La mostra che incoraggia a fotografare le opere
È stata inaugurata a Washington ottenendo un grandissimo successo grazie alla condivisione delle foto sui social network, ma c'è chi storce il naso
Il Washington Post ha raccontato la storia e lo straordinario successo della mostra di arte contemporanea “Wonder” organizzata dalla Renwick Gallery (che fa parte del National Museum of American Art di Washington) in occasione della sua riapertura.
Il grande successo si deve in gran parte a un innovativo approccio rispetto alle fotografie scattate dai visitatori alle opere in esposizione. Anziché incontrare un divieto, come succede di solito nei musei, i visitatori sono incoraggiati a fotografare le opere: questo ha generato un circolo virtuoso che ha fatto parlare della mostra più di quanto non sarebbe successo altrimenti.
La mostra della Renwick Gallery è dedicata “allo stupore, la meraviglia e la sorpresa”. Sulle pareti del museo, al posto dei consueti cartelli con la macchina fotografica sbarrata, ci sono piccole targhette che dicono “fotografie ammesse e incoraggiate”. Le opere esposte, inoltre, si prestano molto a fare quel tipo di foto semplici e a effetto che si condividono volentieri su Instagram e gli altri social network: ci sono per esempio un arcobaleno realizzato con sottili fili colorati e tesi, una stanza intera color magenta con alcune composizioni di insetti esotici fissati alle pareti e una riproduzione di stalagmiti realizzate con fogli dell’elenco telefonico. Su Instagram più di 20 mila foto sono state taggate con l’hashtag #RenwickGallery, e alcune sono state caricate da profili famosi e molto seguiti. Parecchie coppie di sposi hanno usato la mostra come sfondo per le foto nuziali. C’è anche chi ha fotografato le piccole targhette che incoraggiano le fotografie.
Nicholas Bell, curatore della mostra, ha detto che non verranno tolte quando verrà smantellata l’esposizione e che la nuova politica di incoraggiare le foto resterà valida anche per le prossime mostre.
Da quando il museo ha riaperto sei settimane fa, dopo due anni di chiusura per lavori di restauro, ha avuto già 176 mila visite: un risultato notevole se confrontato con la media annuale di 150 mila visite registrata nel 2012 e nel 2013, prima della chiusura.
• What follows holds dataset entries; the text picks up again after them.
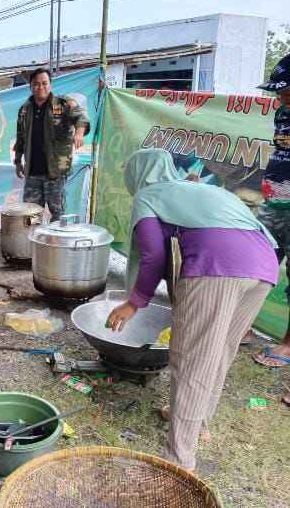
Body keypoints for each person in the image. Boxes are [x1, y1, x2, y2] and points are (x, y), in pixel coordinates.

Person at [105, 149, 277, 472]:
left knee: (192, 359)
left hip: (218, 265)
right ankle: (199, 423)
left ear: (138, 175)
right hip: (264, 266)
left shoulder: (149, 194)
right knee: (219, 352)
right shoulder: (197, 188)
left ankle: (179, 461)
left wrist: (134, 302)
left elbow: (154, 255)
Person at [252, 54, 290, 404]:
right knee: (257, 262)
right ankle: (243, 321)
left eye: (285, 91)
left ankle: (288, 344)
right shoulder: (281, 111)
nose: (280, 98)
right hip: (274, 199)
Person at [13, 68, 90, 220]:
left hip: (56, 171)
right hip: (33, 171)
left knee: (58, 213)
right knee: (30, 215)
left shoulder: (63, 104)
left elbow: (81, 118)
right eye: (36, 84)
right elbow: (20, 138)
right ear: (30, 86)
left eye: (44, 83)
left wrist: (79, 133)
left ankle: (53, 243)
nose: (40, 87)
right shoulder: (24, 110)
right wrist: (17, 162)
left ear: (50, 85)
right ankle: (33, 243)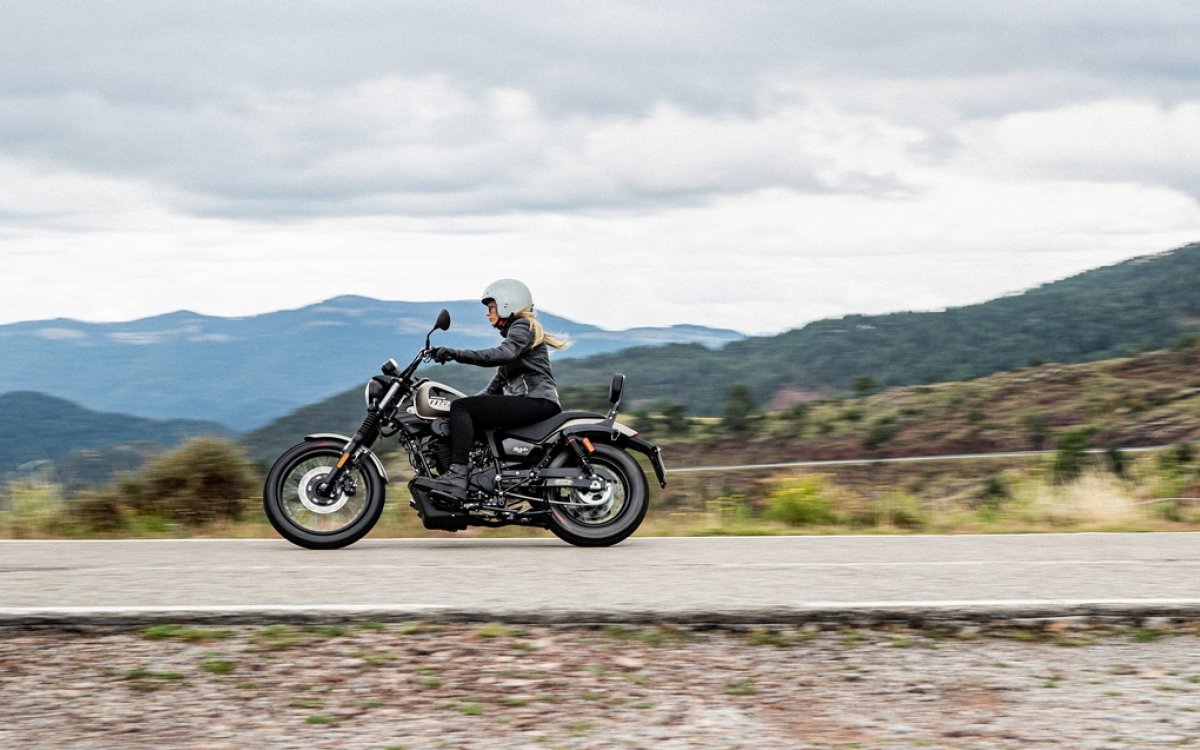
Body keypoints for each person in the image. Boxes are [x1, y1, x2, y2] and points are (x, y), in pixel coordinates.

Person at [418, 278, 569, 501]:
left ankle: (457, 477)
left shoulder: (522, 327)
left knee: (462, 407)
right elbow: (492, 390)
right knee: (463, 409)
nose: (487, 313)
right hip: (532, 401)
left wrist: (455, 354)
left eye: (491, 307)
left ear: (507, 303)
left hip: (536, 400)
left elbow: (501, 354)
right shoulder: (517, 339)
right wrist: (456, 415)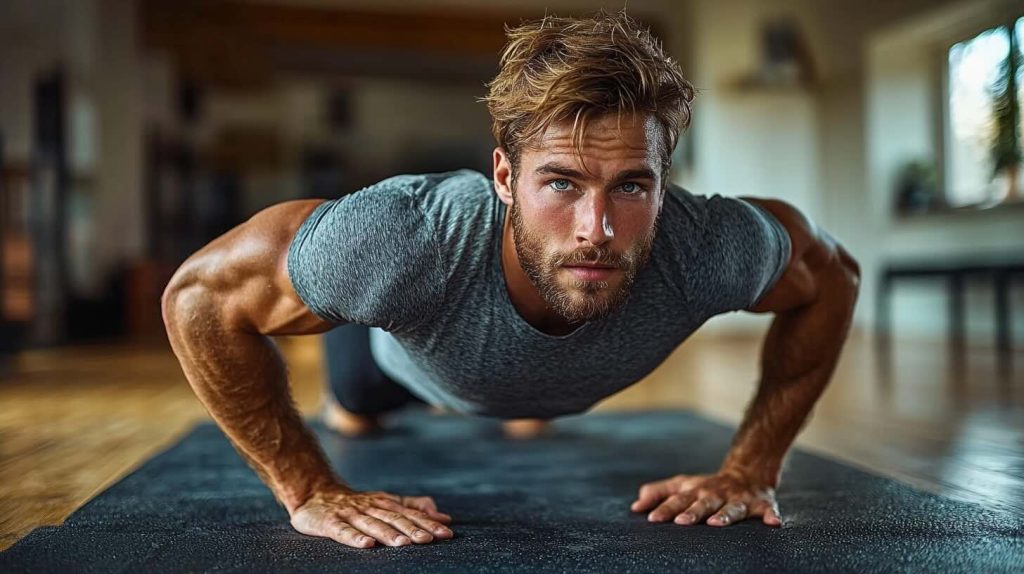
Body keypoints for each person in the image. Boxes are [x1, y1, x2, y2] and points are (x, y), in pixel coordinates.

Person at [161, 10, 860, 550]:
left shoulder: (706, 244)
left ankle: (524, 405)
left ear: (663, 182)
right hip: (398, 363)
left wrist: (752, 468)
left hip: (547, 382)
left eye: (630, 186)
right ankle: (386, 402)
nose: (598, 228)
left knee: (531, 417)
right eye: (561, 182)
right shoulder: (401, 243)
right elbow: (198, 298)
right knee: (355, 416)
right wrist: (307, 487)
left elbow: (837, 278)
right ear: (503, 177)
L’aumento delle visite è in parte dovuto all’inclinazione social della mostra che ha attirato un pubblico “nuovo”, che prima non frequentava musei di arte contemporanea e si è interessato alla mostra dopo aver visto circolare le foto su internet. Questo aspetto, tuttavia, ha attirato anche alcune critiche, tra cui quella del giornalista del Washington Post Philip Kennicott che ha scritto nella sua recensione – pubblicata subito dopo l’inaugurazione – che «la mostra invita i visitatori a trattarla in maniera superficiale».
La maggior parte dei musei proibisce di fotografare le opere esposte in mostre temporanee in parte per motivi di copyright, e in parte per ragioni di conservazione delle opere più delicate. Inoltre c’è anche da tenere in considerazione l’esperienza dei visitatori: al Louvre di Parigi, per esempio, è difficile vedere davvero La Gioconda di Leonardo da Vinci per via della coda disordinata di persone che si fermano per scattare foto con smartphone e macchine fotografiche. Le critiche di Kennicott, tuttavia, potrebbero avere qualche fondamento. Secondo uno studio condotto nel 2013 dalla professoressa di psicologia della Fairfield University Linda Henkel, le persone che fotografano opere d’arte tendono a ricordarle di meno. Secondo Henkel «già guardare un’opera attraverso lo schermo riduce l’esperienza museale»; per quelli che fotografano solo per mostrare alle altre persone cosa stanno facendo il rischio è che l’effetto si amplifichi e che la foto dell’opera diventi solo un “trofeo”.
Secondo Nicholas Bell, il curatore della mostra, le fotografie non sono un problema per la mostra e per i visitatori: «Ogni visitatore trova la propria connessione con la mostra in maniera differente. Non dovremmo giudicarli». Anche l’artista di una delle opere più fotografate, Gabriel Dawe, ha detto al Washington Post che «nella mostra si è immersi nelle opere e non c’è modo di non esserlo. Non penso che cercare di catturare il momento con uno smartophone rovini l’esperienza».